In "Iterant Remains: Mediating the Necropolitical Event in the Postcolonial Nation," Nguyen-vo Thu-huong examines an instance of postcolonial revolutionary terror in 1950s North Vietnam and its mediation to raise questions about the relationship between colonial and postcolonial terror, when European Enlightenment formulations of truth and error, life and death, return in revolutionary/national liberatory projects that employed terror as the means to similarly demarcate boundaries of the nation and the human.

 

About the Speakers:

Helle Rydstrom is Professor in the Department of Gender Studies at Lund University, Sweden. She has been in charge of a large number of ethnographic research projects in Vietnam where she has studied gender, socialization, violence, sexuality, and education. Among her recent publications are "The Politics of Colonial Violence: Gendered Atrocities in French Occupied Vietnam," European Journal of Women's Studies, forthcoming; "Gendered Corporeality and Bare Lives: Sacrifices and Sufferings during the Vietnam War," Signs, vol. 37(2): 275-301, 2012; and with Paul Horton, "Heterosexual Masculinity in Contemporary Vietnam: Privileges, Pleasures, and Protests," Men and Masculinities, vol. 14(5): 542-564, 2011.

 

Nguyen-vo Thu-huong is Associate Professor in Asian Languages and Cultures, and Asian American Studies at UCLA. She also serves as the Associate Director of the Asian Amerian Studies Center.

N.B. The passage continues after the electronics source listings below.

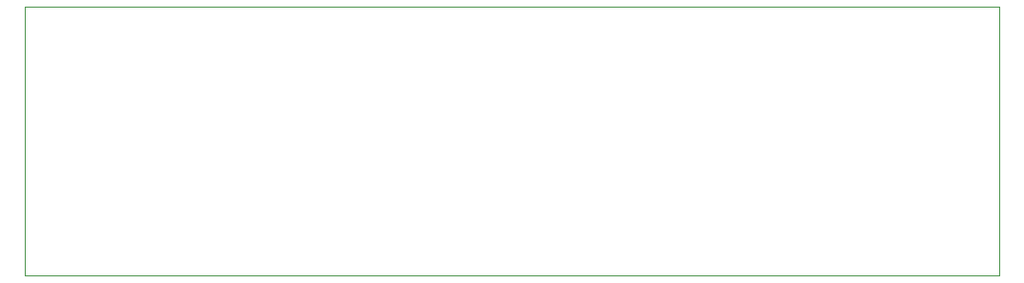
<source format=gbr>
G04 #@! TF.GenerationSoftware,KiCad,Pcbnew,(6.99.0-2452-gdb4f2d9dd8)*
G04 #@! TF.CreationDate,2022-08-01T22:38:19-05:00*
G04 #@! TF.ProjectId,PTP,5054502e-6b69-4636-9164-5f7063625858,rev?*
G04 #@! TF.SameCoordinates,Original*
G04 #@! TF.FileFunction,Profile,NP*
%FSLAX46Y46*%
G04 Gerber Fmt 4.6, Leading zero omitted, Abs format (unit mm)*
G04 Created by KiCad (PCBNEW (6.99.0-2452-gdb4f2d9dd8)) date 2022-08-01 22:38:19*
%MOMM*%
%LPD*%
G01*
G04 APERTURE LIST*
G04 #@! TA.AperFunction,Profile*
%ADD10C,0.100000*%
G04 #@! TD*
G04 APERTURE END LIST*
D10*
X93700000Y-78800000D02*
X180200000Y-78800000D01*
X180200000Y-78800000D02*
X180200000Y-102700000D01*
X180200000Y-102700000D02*
X93700000Y-102700000D01*
X93700000Y-102700000D02*
X93700000Y-78800000D01*
M02*

</source>
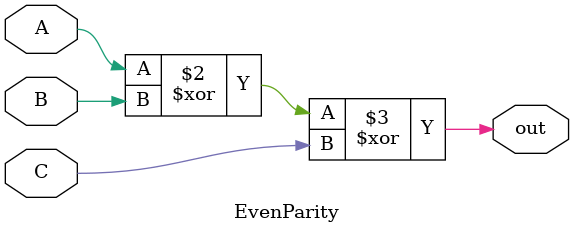
<source format=v>
`timescale 1ns / 1ps
module EvenParity(A,B,C,out);
input A,B,C;
output reg out;
always@(A,B,C)
begin
	out=A^B^C;
end



endmodule

</source>
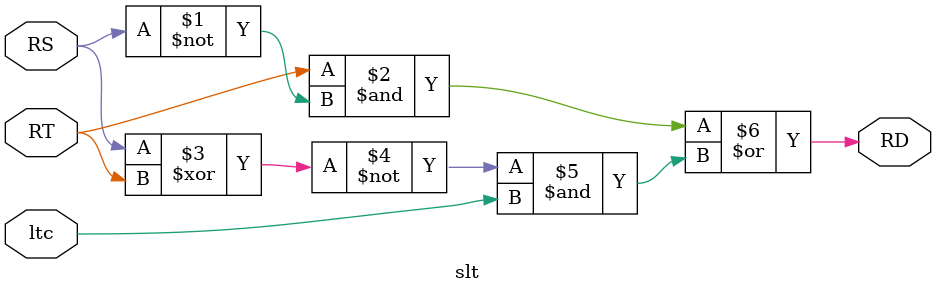
<source format=v>
`timescale 1ns / 1ps


module slt(
    input  RS,
    input RT,
    input ltc,
    output RD
    );
    
    assign RD = (RT & ~RS) | (~(RS ^ RT) & ltc);
endmodule

</source>
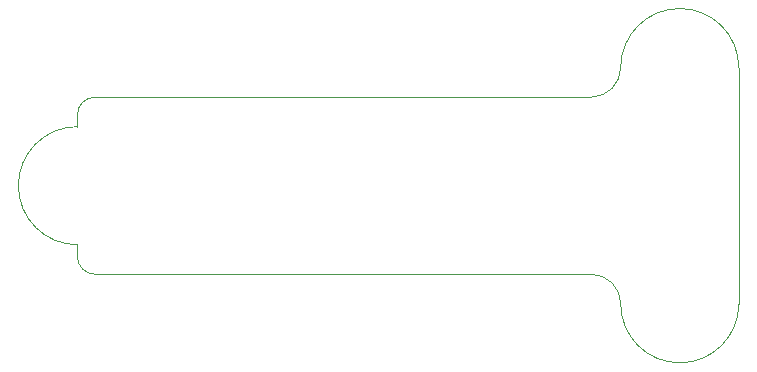
<source format=gbr>
G04 #@! TF.GenerationSoftware,KiCad,Pcbnew,5.1.10-88a1d61d58~90~ubuntu21.04.1*
G04 #@! TF.CreationDate,2021-08-24T10:00:05+02:00*
G04 #@! TF.ProjectId,Detector_SMD_Simple,44657465-6374-46f7-925f-534d445f5369,rev?*
G04 #@! TF.SameCoordinates,Original*
G04 #@! TF.FileFunction,Profile,NP*
%FSLAX46Y46*%
G04 Gerber Fmt 4.6, Leading zero omitted, Abs format (unit mm)*
G04 Created by KiCad (PCBNEW 5.1.10-88a1d61d58~90~ubuntu21.04.1) date 2021-08-24 10:00:05*
%MOMM*%
%LPD*%
G01*
G04 APERTURE LIST*
G04 #@! TA.AperFunction,Profile*
%ADD10C,0.050000*%
G04 #@! TD*
G04 APERTURE END LIST*
D10*
X55500000Y-57500000D02*
G75*
G02*
X54000000Y-56000000I0J1500000D01*
G01*
X54000000Y-44000000D02*
G75*
G02*
X55500000Y-42500000I1500000J0D01*
G01*
X100000000Y-40000000D02*
G75*
G02*
X97500000Y-42500000I-2500000J0D01*
G01*
X97500000Y-57500000D02*
G75*
G02*
X100000000Y-60000000I0J-2500000D01*
G01*
X110000000Y-60000000D02*
G75*
G02*
X100000000Y-60000000I-5000000J0D01*
G01*
X100000000Y-40000000D02*
G75*
G02*
X110000000Y-40000000I5000000J0D01*
G01*
X54000000Y-55000000D02*
G75*
G02*
X54000000Y-45000000I0J5000000D01*
G01*
X54000000Y-45000000D02*
X54000000Y-44000000D01*
X97500000Y-42500000D02*
X55500000Y-42500000D01*
X110000000Y-60000000D02*
X110000000Y-40000000D01*
X55500000Y-57500000D02*
X97500000Y-57500000D01*
X54000000Y-55000000D02*
X54000000Y-56000000D01*
M02*

</source>
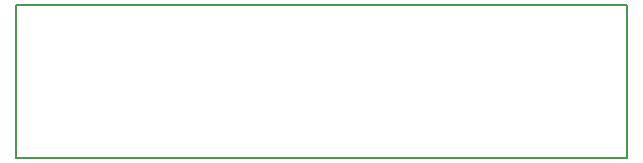
<source format=gbr>
G04 DipTrace 3.0.0.2*
G04 BoardOutline.gbr*
%MOMM*%
G04 #@! TF.FileFunction,Profile*
G04 #@! TF.Part,Single*
%ADD11C,0.1524*%
%FSLAX35Y35*%
G04*
G71*
G90*
G75*
G01*
G04 BoardOutline*
%LPD*%
X0Y0D2*
D11*
X5170000D1*
Y1300000D1*
X0D1*
Y0D1*
M02*

</source>
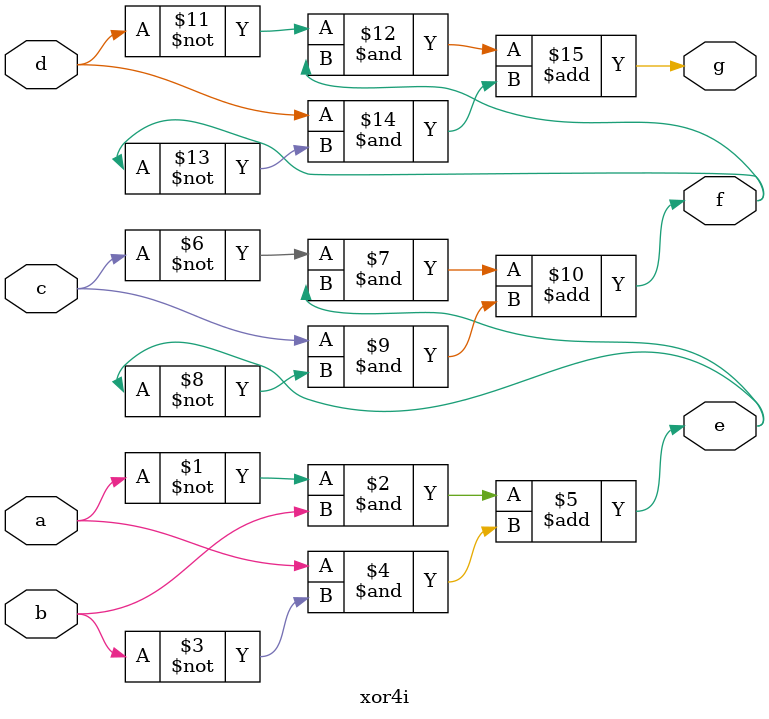
<source format=v>
`timescale 1ns / 1ps


module xor4i(
   input a,b,c,d,
   output e,f,g

   );
   assign e = (~a&b)+(a&~b);
   assign f = (~c&e)+(c&~e);
   assign g = (~d&f)+(d&~f);
endmodule

</source>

She is currently working on a book project on necropolitics. Among her publications are The Ironies of Freedom: Sex, Culture, and Neoliberal Governance in Vietnam, University of Washington Press, 2008; and "Epitaphic Nation: The Problem of the South and Necropolitics in Early Modern Vietnamese Literature," PMLA 126: 3 (2011): 685-692.

 

Co-sponsored by the UCLA Asian American Studies Center and the Center for Southeast Asian Studies.